I somehow managed to squeak out a request for a picture, and he thanked me for my polite approach, but declined.
“It’s not you,” he assured me. I nodded my total understanding. He could be easily mobbed with this many people. It only made sense. Thank you. Nice to meet you.

We maintained our casualness for the first ten feet before booking our way over to the Greek truck to tell our other office-mate what he’d missed.

We were the talk of the lunch table.

Now that I’ve worked in L.A. for a while, you might think that celebrity sightings get old. After all, this isn’t my first famous-person rodeo. But it still takes all of my twenty-something willpower not to freak out or go for a stealth picture.

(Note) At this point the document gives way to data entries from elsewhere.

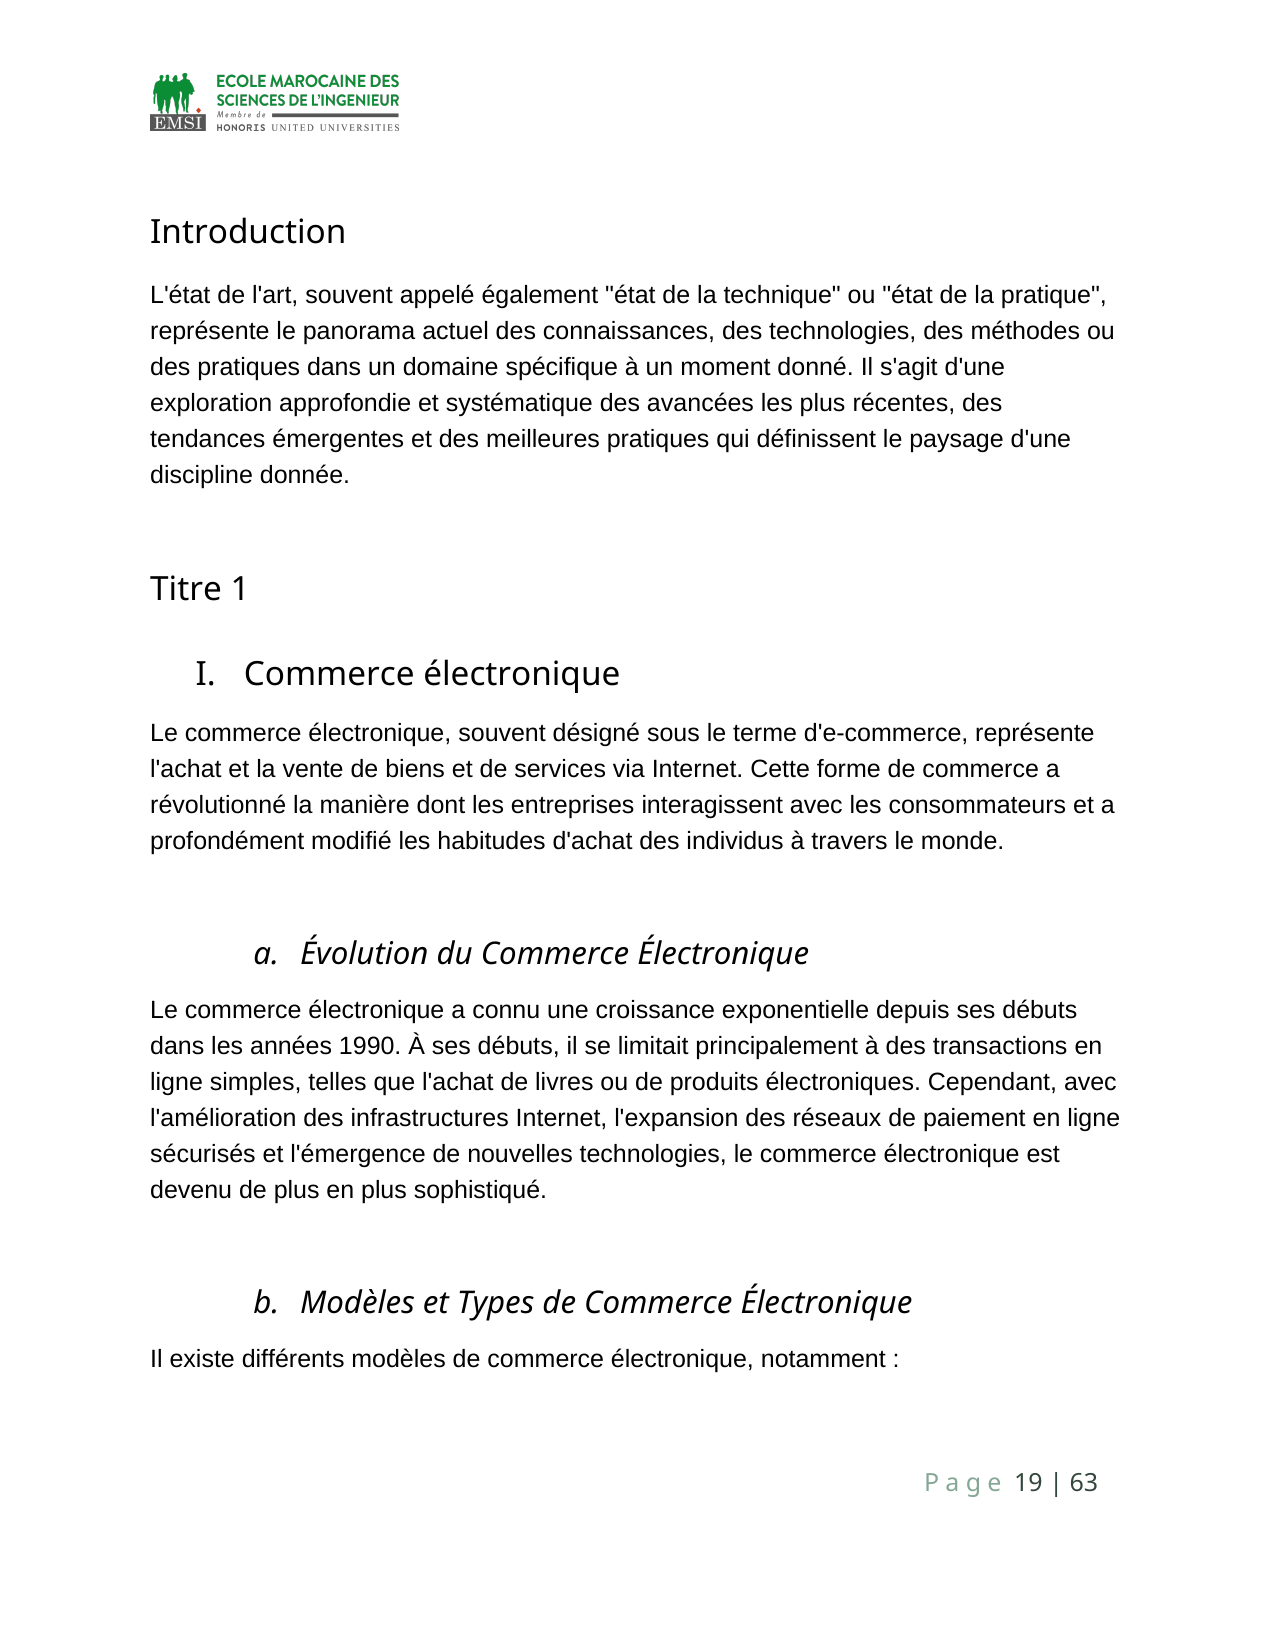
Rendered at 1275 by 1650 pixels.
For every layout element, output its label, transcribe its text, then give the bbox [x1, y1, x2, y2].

subtitle Introduction [150, 208, 1125, 253]
subtitle Commerce électronique [216, 650, 1125, 695]
text Le commerce électronique a connu une croissance exponentielle depuis ses débuts dans les années 1990. À ses débuts, il se limitait principalement à des transactions en ligne simples, telles que l'achat de livres ou de produits électroniques. Cependant, avec l'amélioration des infrastructures Internet, l'expansion des réseaux de paiement en ligne sécurisés et l'émergence de nouvelles technologies, le commerce électronique est devenu de plus en plus sophistiqué. [150, 995, 1125, 1203]
subtitle Modèles et Types de Commerce Électronique [253, 1280, 1125, 1322]
text L'état de l'art, souvent appelé également "état de la technique" ou "état de la pratique", représente le panorama actuel des connaissances, des technologies, des méthodes ou des pratiques dans un domaine spécifique à un moment donné. Il s'agit d'une exploration approfondie et systématique des avancées les plus récentes, des tendances émergentes et des meilleures pratiques qui définissent le paysage d'une discipline donnée. [150, 280, 1125, 489]
subtitle Titre 1 [150, 565, 1125, 611]
subtitle Évolution du Commerce Électronique [253, 931, 1125, 974]
picture [150, 73, 399, 131]
text Il existe différents modèles de commerce électronique, notamment : [150, 1344, 1125, 1372]
text Le commerce électronique, souvent désigné sous le terme d'e-commerce, représente l'achat et la vente de biens et de services via Internet. Cette forme de commerce a révolutionné la manière dont les entreprises interagissent avec les consommateurs et a profondément modifié les habitudes d'achat des individus à travers le monde. [150, 718, 1125, 854]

I know it’s not Hollywood professional, but I still haven’t quite shaken the fan-girl in me.

And on top of it, so much more than the sighting is the story. It’s not just that I saw Lance Bass from N*Sync, it’s that I got to ask him what he thought of the new Justin Timberlake album. Again, of course, with this record-high level of forced casualness.

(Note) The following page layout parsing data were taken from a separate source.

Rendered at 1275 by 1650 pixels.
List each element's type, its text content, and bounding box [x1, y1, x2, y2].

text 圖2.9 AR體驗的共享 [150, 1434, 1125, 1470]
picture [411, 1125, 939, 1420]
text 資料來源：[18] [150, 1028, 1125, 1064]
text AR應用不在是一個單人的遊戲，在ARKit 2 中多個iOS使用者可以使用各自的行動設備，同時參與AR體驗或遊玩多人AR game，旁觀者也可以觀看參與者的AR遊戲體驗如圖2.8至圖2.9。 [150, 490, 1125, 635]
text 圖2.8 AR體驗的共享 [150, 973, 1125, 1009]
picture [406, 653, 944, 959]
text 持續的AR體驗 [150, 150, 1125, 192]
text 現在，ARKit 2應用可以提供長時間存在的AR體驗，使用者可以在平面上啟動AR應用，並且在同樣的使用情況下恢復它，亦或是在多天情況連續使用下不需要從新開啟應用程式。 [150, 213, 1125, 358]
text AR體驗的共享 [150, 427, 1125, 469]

A friend of mine was telling me the other day about the time she saw Jennifer Lawrence. Standing in the midst of a huge crowd all shoving and straining to see her go by, my friend thought back to the reasons why people love Ms. Lawrence.

“She’s so down to earth! I feel like we could be best friends!”

And yet, my friend concluded, none of us ever will be.

Which is the thing about celebrity worship. We try so hard to be close just to be able to act like we know Han Solo any better than the next guy. We memorize trivia and analyze hairstyles. We wait uncomfortably for hours just to maybe catch a glimpse or a Marcus Mumford guitar pick. Just to have that story.

20 Just then a woman who had been subject to bleeding for twelve years came up behind him and touched the edge of his cloak. 21 She said to herself, “If I only touch his cloak, I will be healed.”
22 Jesus turned and saw her. “Take heart, daughter,” he said, “your faith has healed you.”And the woman was healed at that moment. (Matt. 9:20-22 NIV)

Matthew tells about a celebrity sighting that was worth way more than a Facebook photo. A lifetime of pain, gone.

What a story.

How great that there’s a Famous One who isn’t only found on Rodeo Drive wearing concealing Ray-Bans, but who can be found by anyone who seeks. We won’t even be a bother to him if we interrupt. He likes it.

And we have no reason to be nervous to come near him. We already have his autograph on our hearts. And he’s shown us, by just how “down to earth” he became, that he really could be our best friend.

We can awkward-gallop towards the throne of grace with confidence—heedless of those intimidating angel bodyguards—and tell the biggest celebrity of all time,

“Hey, I’m a big fan of your work.”

And the crazy details of our run-in with him will be a story we tell forever.